> How to complete this task
Continue the passage on Winnipeg's downtown pedestrian walkways, picking up right after its last sentence.

[Exercise text]

A network of pedestrian tunnels and skyways connects the following buildings, from east to west:
- RBC Convention Centre
- Lakeview Square
  - 155 Carlton Street
    - Business Development Bank of Canada
    - various departments and agencies of the Government of Manitoba
    - East India Company Pub & Eatery (349 York Ave entrance)
  - 185 Carlton Street — office building
    - Shannon's Irish Pub (175 Carlton)
    - Ichiban Japanese Restaurant (189 Carlton)
  - Delta Hotels by Marriott Winnipeg (formerly Holiday Inn Crowne Plaza)
    - Elephant and Castle Pub and Restaurant
  - Holiday Towers
- 330 Saint Mary Avenue — office building
  - HSBC
  - Grimard Optical

The Convention Centre is connected by skyways to both 185 and 155 Carlton Street. The Lakeview Square development forms a 'U' around an open central courtyard which faces the Convention Centre across Carlton Street.

==Other downtown pedestrian networks==
In addition to the Winnipeg Walkway, is another smaller enclosed pedestrian network in downtown Winnipeg that is not currently connected to the principal Walkway network.

[/Exercise text]
[Available data]

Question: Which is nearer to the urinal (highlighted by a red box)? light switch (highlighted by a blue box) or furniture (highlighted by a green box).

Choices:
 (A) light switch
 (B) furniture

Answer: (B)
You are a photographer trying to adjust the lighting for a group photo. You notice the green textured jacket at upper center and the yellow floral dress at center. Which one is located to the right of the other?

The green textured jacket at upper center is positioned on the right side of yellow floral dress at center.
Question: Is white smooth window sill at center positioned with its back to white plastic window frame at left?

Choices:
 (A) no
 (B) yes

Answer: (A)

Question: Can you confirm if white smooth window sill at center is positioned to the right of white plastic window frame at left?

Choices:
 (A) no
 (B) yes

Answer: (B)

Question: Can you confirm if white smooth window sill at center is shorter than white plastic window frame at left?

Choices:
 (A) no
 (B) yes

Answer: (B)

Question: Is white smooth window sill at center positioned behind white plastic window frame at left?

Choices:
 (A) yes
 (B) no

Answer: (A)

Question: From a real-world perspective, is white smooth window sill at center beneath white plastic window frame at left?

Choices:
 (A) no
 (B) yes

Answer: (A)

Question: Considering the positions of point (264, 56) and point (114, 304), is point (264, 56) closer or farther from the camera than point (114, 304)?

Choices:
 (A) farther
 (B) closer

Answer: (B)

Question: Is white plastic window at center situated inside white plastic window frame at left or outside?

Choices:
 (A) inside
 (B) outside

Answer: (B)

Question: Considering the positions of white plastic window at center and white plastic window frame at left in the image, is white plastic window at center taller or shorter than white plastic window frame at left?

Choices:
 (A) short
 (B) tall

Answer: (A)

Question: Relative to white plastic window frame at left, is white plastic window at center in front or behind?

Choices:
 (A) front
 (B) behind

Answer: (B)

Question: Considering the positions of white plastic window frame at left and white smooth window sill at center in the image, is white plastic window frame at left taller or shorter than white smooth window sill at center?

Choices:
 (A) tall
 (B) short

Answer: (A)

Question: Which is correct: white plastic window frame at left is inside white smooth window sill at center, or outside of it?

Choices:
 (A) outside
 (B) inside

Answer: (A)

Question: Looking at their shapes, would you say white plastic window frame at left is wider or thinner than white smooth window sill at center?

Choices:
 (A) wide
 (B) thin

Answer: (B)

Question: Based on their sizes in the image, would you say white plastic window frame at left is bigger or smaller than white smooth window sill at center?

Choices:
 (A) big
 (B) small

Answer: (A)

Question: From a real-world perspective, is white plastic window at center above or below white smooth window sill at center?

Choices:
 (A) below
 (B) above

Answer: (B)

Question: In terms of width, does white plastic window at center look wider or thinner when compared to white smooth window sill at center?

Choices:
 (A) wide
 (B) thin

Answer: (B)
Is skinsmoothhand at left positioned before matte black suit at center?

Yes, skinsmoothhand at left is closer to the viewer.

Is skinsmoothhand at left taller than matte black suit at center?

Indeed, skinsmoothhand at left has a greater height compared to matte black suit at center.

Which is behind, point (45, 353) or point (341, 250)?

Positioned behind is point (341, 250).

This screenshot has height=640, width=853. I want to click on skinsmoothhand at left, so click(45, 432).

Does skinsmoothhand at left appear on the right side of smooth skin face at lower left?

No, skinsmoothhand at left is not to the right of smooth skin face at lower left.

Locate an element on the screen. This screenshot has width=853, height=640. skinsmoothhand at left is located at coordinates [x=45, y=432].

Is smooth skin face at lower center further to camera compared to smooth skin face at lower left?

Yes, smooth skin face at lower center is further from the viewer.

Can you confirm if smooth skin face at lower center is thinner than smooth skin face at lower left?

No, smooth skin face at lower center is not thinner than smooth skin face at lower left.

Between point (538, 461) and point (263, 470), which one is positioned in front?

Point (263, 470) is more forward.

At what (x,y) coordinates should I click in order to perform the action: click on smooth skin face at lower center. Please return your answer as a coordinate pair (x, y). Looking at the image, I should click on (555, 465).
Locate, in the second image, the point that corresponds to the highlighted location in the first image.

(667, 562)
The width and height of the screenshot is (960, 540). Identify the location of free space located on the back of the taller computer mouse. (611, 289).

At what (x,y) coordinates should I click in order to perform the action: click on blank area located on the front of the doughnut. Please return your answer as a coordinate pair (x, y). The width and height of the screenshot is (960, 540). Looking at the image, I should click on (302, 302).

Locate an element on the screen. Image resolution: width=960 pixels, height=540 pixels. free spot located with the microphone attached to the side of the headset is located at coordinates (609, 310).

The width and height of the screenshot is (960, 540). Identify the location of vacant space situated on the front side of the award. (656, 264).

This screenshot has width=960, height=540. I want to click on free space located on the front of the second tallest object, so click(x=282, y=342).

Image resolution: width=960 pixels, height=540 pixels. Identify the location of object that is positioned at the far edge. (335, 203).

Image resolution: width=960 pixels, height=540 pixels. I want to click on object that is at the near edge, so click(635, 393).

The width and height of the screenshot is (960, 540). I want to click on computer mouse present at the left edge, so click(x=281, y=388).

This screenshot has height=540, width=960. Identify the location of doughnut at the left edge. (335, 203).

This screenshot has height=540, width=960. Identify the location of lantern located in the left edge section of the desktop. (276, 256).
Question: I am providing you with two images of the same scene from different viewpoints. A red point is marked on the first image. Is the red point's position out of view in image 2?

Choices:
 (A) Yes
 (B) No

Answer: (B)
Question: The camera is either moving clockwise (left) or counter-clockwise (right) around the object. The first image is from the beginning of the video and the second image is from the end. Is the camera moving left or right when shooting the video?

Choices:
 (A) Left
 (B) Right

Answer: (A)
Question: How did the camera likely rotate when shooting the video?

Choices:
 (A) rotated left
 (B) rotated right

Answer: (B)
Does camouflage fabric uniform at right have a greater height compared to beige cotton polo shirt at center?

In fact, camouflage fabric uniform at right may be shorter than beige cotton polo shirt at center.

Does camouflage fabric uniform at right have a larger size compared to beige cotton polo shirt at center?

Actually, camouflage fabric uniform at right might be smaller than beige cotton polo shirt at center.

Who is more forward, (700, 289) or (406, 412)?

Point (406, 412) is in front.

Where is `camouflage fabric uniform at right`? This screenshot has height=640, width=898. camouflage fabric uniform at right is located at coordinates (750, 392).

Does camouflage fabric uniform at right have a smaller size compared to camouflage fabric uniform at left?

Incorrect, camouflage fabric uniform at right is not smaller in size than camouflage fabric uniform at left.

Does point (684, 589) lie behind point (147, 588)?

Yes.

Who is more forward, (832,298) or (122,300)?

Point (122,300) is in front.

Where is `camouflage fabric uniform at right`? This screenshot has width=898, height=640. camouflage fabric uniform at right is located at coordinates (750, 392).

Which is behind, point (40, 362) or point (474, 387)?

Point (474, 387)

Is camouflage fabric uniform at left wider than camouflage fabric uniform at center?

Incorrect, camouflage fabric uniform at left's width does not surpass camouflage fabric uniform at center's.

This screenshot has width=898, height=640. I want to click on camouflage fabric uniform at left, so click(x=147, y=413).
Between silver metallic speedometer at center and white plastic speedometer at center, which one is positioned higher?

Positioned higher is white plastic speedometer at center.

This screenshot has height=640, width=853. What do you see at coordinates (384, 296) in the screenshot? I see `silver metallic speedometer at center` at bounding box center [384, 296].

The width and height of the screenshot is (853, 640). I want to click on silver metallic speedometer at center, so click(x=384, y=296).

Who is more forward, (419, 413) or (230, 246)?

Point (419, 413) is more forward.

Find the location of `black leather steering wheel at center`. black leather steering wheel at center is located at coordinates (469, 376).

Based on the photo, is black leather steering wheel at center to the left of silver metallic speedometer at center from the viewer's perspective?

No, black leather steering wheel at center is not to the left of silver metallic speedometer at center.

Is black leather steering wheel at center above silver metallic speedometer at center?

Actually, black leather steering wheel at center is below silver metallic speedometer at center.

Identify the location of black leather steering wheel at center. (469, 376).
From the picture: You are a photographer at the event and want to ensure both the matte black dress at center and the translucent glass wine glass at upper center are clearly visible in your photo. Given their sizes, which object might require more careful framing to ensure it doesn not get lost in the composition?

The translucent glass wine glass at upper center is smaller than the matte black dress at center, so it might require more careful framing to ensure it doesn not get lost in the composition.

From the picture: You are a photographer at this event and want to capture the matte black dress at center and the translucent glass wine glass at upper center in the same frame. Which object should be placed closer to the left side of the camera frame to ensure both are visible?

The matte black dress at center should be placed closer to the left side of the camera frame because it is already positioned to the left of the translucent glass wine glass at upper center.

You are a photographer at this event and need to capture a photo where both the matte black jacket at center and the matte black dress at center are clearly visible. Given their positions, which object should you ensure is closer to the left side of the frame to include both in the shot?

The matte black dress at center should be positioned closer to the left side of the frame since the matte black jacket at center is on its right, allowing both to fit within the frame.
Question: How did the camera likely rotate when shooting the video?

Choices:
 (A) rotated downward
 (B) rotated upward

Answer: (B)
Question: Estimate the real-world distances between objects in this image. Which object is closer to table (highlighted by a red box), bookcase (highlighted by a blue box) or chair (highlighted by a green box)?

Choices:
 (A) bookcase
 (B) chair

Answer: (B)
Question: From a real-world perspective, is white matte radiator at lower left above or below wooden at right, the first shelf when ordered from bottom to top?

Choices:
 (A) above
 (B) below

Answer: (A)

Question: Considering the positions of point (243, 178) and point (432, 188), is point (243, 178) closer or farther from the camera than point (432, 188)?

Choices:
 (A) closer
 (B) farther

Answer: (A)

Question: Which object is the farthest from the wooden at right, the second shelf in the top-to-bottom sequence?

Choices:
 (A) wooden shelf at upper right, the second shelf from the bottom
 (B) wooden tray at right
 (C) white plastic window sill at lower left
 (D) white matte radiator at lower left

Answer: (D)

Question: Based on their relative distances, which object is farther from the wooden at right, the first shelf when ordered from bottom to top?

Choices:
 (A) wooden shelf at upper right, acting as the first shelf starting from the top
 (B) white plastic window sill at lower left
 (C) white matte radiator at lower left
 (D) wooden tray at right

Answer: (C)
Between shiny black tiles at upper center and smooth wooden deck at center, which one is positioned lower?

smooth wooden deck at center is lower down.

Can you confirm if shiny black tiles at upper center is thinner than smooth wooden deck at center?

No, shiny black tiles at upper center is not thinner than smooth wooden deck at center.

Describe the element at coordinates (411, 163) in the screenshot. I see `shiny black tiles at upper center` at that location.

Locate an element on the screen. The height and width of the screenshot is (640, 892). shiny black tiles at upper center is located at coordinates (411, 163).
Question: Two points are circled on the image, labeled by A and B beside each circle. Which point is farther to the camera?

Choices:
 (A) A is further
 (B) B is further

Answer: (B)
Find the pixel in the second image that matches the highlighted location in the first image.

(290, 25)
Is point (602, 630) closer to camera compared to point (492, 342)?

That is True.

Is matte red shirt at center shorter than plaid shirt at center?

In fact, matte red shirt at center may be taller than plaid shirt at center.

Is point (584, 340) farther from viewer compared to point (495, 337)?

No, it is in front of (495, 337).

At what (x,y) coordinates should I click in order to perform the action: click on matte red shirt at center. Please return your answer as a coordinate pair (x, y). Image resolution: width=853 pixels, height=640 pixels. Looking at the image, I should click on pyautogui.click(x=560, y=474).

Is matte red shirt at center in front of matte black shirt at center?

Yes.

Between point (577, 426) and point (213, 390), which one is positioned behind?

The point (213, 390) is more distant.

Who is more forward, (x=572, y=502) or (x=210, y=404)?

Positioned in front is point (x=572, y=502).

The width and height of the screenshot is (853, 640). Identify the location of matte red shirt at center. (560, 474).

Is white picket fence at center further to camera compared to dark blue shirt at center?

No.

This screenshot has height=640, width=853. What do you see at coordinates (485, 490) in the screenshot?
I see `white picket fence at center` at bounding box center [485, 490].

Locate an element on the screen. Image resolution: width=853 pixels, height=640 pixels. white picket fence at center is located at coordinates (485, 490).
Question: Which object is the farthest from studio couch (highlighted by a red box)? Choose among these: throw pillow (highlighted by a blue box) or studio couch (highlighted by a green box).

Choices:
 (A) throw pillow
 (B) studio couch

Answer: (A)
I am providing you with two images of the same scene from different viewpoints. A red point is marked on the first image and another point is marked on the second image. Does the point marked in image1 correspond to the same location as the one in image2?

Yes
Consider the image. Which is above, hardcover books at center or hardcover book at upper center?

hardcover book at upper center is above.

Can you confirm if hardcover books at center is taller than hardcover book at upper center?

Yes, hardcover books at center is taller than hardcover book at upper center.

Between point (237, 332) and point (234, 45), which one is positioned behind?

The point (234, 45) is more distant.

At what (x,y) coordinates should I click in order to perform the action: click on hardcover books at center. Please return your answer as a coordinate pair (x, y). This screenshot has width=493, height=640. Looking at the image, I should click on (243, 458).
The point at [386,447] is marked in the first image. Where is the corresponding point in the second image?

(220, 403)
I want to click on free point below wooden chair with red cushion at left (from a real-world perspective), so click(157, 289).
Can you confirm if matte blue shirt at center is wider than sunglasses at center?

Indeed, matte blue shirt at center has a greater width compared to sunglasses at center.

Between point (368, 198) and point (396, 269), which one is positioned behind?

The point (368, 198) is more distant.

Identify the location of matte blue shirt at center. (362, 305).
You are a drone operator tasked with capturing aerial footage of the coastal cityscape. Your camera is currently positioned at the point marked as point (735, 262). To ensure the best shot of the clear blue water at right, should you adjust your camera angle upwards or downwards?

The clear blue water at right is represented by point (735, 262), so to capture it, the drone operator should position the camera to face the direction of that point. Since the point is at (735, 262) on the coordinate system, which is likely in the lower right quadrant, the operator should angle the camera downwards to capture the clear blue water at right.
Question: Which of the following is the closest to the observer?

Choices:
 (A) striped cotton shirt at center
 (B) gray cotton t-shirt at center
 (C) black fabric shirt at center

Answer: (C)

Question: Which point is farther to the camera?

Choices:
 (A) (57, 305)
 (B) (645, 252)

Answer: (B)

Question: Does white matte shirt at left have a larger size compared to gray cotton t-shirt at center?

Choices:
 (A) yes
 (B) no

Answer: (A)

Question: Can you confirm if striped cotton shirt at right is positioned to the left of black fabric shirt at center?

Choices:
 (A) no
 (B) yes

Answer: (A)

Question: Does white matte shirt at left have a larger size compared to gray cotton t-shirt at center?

[/Available data]

> Result below
===Civic Centre===
Another series of interconnected buildings straddle Main Street, approximately 1 km north of Portage and Main. On the west side of Main Street is the Winnipeg Civic Centre and on the east side is the Manitoba Centennial Centre. This pedestrian network's tunnels link the following public buildings:
- Winnipeg Civic Centre
  - City Hall
  - Administration Building
- Manitoba Centennial Centre
  - Centennial Concert Hall
  - Manitoba Museum
    - Manitoba Museum Science Gallery
    - Planetarium

Unlike the Convention Centre pedestrian network, creating a pedestrian link between the Civic Centre and the principal Winnipeg Walkway System is unlikely in the foreseeable future. Not only is the distance great between the Main Underground and the Civic Centre, but any connection between the two would require sensitive tunneling underneath turn-of-the-century heritage buildings over several blocks.